As the world’s largest producer gets back to work, unused capacity will be absorbed and corporate confidence will rise, boosting demand for capital equipment. Rising capital expenditures should pull more workers into the labour force, laying the groundwork for a self-sustaining cycle.

In fact, Asia’s productivity — or incremental GDP generated by new debt— is poised to turn in the best performance since the 2003-07 cycle. Post-2008, global trade volumes grew at an average of just 1.2 per cent compared with 6 per cent in the 2000s. Without the support of external demand, Asian policymakers had to rely on higher leverage to stimulate aggregate demand, which inevitably gave rise to macro-stability concerns.

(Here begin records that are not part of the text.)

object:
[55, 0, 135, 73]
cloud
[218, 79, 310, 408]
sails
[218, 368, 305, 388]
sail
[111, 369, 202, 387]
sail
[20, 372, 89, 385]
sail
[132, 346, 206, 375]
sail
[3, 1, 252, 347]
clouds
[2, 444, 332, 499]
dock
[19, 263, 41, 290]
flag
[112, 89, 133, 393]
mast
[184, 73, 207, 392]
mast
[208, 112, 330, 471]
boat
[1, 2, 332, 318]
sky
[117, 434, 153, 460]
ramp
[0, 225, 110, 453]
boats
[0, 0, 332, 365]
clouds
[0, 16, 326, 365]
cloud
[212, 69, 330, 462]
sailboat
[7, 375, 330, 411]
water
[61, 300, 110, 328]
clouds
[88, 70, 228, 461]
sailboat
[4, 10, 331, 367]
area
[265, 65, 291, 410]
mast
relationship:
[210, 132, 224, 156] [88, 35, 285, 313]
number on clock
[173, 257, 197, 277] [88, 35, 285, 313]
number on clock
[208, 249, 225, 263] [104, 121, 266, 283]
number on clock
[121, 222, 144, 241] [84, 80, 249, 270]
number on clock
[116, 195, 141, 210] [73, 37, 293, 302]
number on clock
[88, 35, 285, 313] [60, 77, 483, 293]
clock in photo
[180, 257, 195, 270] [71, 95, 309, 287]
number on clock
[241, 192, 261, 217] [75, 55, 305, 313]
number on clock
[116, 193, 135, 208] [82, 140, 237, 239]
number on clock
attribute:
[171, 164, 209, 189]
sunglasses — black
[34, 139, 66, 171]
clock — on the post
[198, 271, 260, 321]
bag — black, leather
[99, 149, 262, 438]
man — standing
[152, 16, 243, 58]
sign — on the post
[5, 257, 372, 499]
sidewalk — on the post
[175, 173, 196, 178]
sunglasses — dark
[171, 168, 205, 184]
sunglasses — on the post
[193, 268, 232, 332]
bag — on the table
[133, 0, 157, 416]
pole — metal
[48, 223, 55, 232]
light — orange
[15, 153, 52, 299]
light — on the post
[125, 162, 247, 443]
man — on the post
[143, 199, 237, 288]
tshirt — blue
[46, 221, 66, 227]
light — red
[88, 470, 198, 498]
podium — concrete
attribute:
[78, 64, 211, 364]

Now, backed by strong global trade, Asia’s growth will be far less dependent on stimulus and leverage, while inflationary pressures and other macro-stability concerns will be kept at bay.

Nonetheless, unique circumstances have kept this productivity dynamic from playing out fully. Typically, a sharp upswing in exports and capex translates into stronger income and consumption growth. This time round, the transmission mechanism has been stalled by successive Covid waves and restrictions damping consumption. But Asian economies outside of China are adapting to life with Covid and are following a path to put pandemic woes behind them.

In China, the more transmissible Omicron coronavirus variant could put the zero Covid policy to the test and still constrain the consumption recovery. If Covid variants remain mild, however, policymakers could move away from aggressive implementation of its zero Covid strategy after the Winter Olympics.

While Covid restrained China’s growth, the bigger factor was its policy cycle. In 2021, macro policies overtightened and regulatory actions intensified in a broad range of sectors. Debt to GDP was cut by 10 percentage points to 283 per cent, the most aggressive reduction in China since 2003.

The policy cycle has clearly shifted from overtightening to easing, and the economy should move from a downturn to an upswing. In late December, top policymakers acknowledged that “China’s economic development is facing three pressures: demand contraction, supply shock and weakening expectations”, suggesting they will continue to ease on all fronts.

First, the so-called credit impulse — a measure of credit growth relative to GDP — will normalise towards neutral territory, removing a significant headwind to growth.

Second, policymakers are now taking a more structured and institutionalised approach to regulatory tightening, and changes from here on are likely to be incremental.

As governments seek to address income inequality, they are expected to not lose sight of the need to continue reforms to encourage the shift towards higher value-added activities to complete the transition to a high-income society. This shift will not be possible without participation from the private sector.

Third, measures related to decarbonisation and property will be less stringent, allowing for a gradual pace of adjustment. These should alleviate concerns over further actions weighing on private corporate sentiment. As these shifts play out in the real economy, we expect an upswing in growth to take hold from the second quarter of 2022 onwards.

Across Asia, a virtuous feedback loop is about to unfold, of strong external demand and positive spillover effects to capex and consumption.

This cycle will very much resemble 2003-07, with productivity playing a larger role in Asia’s growth story, driving its outperformance. The risk is if persistent inflation in the US prompts an aggressive shift in the Fed’s tightening path, which threatens the longevity of this business cycle.